Pamplin offers diversity minor
The Pamplin College of Business has established a new business diversity minor.
Mary L. Connerley, associate professor of management and director of the Business Diversity Center, administers the new program.
The Business Diversity Center will focus on teaching and researching diversity issues. It will coordinate the 18-credit program for juniors and seniors that will be launched in the fall of 2008.
"All resources for the minor and center have been provided by Dean Sorensen and the Pamplin College of Business," Connerley said in an e-mail.
"We've done some looking around, and we believe that this may be the first program of its kind," Connerley said.
"Some other business programs have diversity programs that are more HR (human resources) based," Connerley said. "Ours is based more within the business major."
"Our objectives are to develop our students' readiness and ability to take a leadership role in managing diversity and multiculturalism in their careers," Connerley said in a statement.
Connerley has developed and will oversee several courses for the minor.
"The minor aims to help students develop a vocabulary and ideas around issues of gender, race, age and cultural difference within a corporate context," Connerley said.
"It would promote awareness of cultural values, attitudes and beliefs -- their own and others' -- and an understanding of how these influence behavior and interactions in the workplace," Connerley said. "It works for any business major field: finance, accounting or management."
The minor will be restricted to eligible business majors initially. With additional resources, it could be opened up to non-business students.
The program has an enrollment goal of between 40 and 45 students each year.
The General Motors/United Negro College Fund Sullivan Fellowship Program has also presented Connerley with her fifth annual award, a $10,000 grant from the General Motors/United Negro College Fund Sullivan Fellowship Program to promote principles of corporate social responsibility developed by the late Rev. Leon H. Sullivan.
Erin Sheehan, a Fairfax, Va., sophomore mechanical engineering major, has been selected as the student participant in the program.

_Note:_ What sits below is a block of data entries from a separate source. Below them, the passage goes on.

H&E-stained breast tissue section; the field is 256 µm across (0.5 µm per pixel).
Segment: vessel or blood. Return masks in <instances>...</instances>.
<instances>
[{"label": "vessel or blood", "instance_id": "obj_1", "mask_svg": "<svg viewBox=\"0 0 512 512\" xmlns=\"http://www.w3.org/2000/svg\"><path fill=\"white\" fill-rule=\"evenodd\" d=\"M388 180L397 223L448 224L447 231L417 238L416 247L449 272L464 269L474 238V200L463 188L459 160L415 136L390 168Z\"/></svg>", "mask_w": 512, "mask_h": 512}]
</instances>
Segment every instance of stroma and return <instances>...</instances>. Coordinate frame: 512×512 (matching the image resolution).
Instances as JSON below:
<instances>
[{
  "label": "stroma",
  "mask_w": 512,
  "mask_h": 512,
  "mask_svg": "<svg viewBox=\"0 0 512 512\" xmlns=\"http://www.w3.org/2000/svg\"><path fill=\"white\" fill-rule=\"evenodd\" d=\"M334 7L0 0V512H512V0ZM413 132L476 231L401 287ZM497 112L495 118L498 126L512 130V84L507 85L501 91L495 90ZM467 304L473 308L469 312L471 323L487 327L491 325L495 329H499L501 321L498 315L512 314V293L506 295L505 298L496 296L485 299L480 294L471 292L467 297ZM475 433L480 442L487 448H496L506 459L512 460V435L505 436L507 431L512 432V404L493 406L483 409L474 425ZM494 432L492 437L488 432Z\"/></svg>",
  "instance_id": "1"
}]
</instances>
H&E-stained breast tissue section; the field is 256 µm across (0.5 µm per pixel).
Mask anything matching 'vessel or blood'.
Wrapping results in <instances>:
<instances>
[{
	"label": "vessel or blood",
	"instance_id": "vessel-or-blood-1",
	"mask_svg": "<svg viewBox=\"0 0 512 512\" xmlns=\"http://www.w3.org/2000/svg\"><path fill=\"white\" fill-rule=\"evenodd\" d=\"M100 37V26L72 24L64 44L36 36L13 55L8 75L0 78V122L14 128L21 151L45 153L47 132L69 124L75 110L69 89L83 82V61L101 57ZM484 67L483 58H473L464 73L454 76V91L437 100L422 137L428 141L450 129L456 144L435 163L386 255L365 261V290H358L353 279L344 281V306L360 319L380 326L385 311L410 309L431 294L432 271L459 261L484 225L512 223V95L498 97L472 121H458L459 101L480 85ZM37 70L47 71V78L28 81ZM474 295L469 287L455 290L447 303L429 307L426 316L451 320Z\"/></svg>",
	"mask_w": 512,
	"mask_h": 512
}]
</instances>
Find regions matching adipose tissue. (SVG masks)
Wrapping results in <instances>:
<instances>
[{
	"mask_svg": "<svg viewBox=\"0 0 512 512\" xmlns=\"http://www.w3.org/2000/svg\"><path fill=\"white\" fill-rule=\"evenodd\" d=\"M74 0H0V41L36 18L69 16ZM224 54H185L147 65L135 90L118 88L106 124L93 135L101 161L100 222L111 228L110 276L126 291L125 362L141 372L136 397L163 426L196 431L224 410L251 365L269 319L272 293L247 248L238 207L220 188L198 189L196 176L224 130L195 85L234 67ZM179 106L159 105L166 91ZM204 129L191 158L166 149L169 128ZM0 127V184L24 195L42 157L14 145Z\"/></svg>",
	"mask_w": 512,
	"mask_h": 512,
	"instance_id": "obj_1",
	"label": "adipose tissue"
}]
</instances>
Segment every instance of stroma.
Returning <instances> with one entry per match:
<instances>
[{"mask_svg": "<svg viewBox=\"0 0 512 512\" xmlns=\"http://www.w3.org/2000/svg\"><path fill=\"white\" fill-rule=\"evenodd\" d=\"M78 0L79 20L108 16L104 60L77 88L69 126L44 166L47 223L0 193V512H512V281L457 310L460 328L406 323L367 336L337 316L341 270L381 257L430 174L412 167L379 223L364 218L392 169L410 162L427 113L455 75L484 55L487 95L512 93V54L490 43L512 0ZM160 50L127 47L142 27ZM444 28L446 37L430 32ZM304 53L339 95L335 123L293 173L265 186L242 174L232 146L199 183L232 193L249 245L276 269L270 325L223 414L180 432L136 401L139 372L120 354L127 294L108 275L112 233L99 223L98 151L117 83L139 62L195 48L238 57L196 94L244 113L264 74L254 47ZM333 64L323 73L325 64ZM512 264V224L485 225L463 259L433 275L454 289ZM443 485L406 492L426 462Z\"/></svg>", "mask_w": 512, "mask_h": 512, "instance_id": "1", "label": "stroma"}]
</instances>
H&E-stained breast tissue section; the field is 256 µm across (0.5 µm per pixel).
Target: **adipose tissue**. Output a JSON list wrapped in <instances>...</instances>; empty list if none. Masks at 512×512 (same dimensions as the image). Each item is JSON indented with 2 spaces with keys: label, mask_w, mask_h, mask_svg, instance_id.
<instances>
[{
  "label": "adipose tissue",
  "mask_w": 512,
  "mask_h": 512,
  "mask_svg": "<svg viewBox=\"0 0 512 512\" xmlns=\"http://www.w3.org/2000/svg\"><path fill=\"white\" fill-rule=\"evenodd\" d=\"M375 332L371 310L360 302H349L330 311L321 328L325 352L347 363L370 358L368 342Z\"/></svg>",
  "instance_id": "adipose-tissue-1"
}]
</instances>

Sheehan will receive a paid summer internship at General Motors and will assist Connerley in developing and delivering the program modules.
Both Connerley and Sheehan attended a General Motors-hosted training workshop on the Sullivan Principles in April.
Leon Sullivan was a Philadelphia minister and civil rights leader who became the first black member of General Motors's board of directors in 1971.
Sullivan developed the Sullivan Principles in 1977 as a code of conduct for companies operating in South Africa. The Sullivan Principles are generally acknowledged to have helped end workplace discrimination and apartheid there.
To expand human rights and economic development to all communities, Sullivan created the Global Sullivan Principles of Social Responsibility in 1997.
Sullivan said "The objectives of the Global Sullivan Principles are to support economic, social, and political justice by companies where they do business; to support human rights and to encourage equal opportunity at all levels of employment, including racial and gender diversity on decision-making committees and boards; to train and advance disadvantaged workers for technical, supervisory, and management opportunities; and to assist with greater tolerance and understanding among peoples; thereby, helping to improve the quality of life for communities, workers, and children with dignity and equality."
Connerley also attended the Leon H. Sullivan Summit VIII in Arusha, Tanzania, in June 2008.
This summit, which included many African presidents and several high-ranking corporate executives, focused on investment, infrastructural development, tourism, and environmental sustainability.